> **Exercise description**: Read the records beneath this task and copy every line that contains the string "white".

BEGIN Provided data

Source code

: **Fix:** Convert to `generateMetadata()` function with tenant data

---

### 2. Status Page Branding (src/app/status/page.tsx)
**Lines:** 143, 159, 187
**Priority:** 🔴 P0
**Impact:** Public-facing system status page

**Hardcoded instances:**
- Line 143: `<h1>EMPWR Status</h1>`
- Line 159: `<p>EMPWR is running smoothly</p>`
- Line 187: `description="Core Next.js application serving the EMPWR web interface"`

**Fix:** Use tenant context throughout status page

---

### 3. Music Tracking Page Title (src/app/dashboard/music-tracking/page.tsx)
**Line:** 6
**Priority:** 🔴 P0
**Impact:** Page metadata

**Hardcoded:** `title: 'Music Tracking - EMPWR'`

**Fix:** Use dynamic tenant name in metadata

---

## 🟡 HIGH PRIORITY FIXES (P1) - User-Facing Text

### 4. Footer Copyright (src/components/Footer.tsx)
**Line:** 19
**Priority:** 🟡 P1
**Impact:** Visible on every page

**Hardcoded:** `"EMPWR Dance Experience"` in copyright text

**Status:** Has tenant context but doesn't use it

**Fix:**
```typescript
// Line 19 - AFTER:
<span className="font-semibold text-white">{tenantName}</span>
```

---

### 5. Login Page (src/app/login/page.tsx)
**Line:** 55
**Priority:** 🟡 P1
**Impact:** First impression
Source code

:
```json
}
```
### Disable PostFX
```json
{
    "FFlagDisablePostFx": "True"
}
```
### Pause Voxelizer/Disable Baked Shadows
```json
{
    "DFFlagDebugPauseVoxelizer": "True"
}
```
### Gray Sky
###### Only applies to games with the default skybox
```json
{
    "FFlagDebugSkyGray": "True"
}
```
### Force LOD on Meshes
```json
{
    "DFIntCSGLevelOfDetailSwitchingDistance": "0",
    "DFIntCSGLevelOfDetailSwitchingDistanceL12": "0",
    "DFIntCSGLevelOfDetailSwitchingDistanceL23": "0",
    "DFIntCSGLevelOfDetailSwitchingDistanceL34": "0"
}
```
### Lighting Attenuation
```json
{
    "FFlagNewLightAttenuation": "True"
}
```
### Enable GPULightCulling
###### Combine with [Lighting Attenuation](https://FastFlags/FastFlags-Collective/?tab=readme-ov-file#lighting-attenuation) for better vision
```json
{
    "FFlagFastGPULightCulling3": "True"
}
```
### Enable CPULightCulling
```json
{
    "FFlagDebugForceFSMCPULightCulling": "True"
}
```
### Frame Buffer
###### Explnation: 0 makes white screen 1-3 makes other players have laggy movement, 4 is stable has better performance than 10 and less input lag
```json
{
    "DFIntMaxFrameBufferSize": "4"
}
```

END Provided data

> **Output of the task**:
<span className="font-semibold text-white">{tenantName}</span>
###### Explnation: 0 makes white screen 1-3 makes other players have laggy movement, 4 is stable has better performance than 10 and less input lag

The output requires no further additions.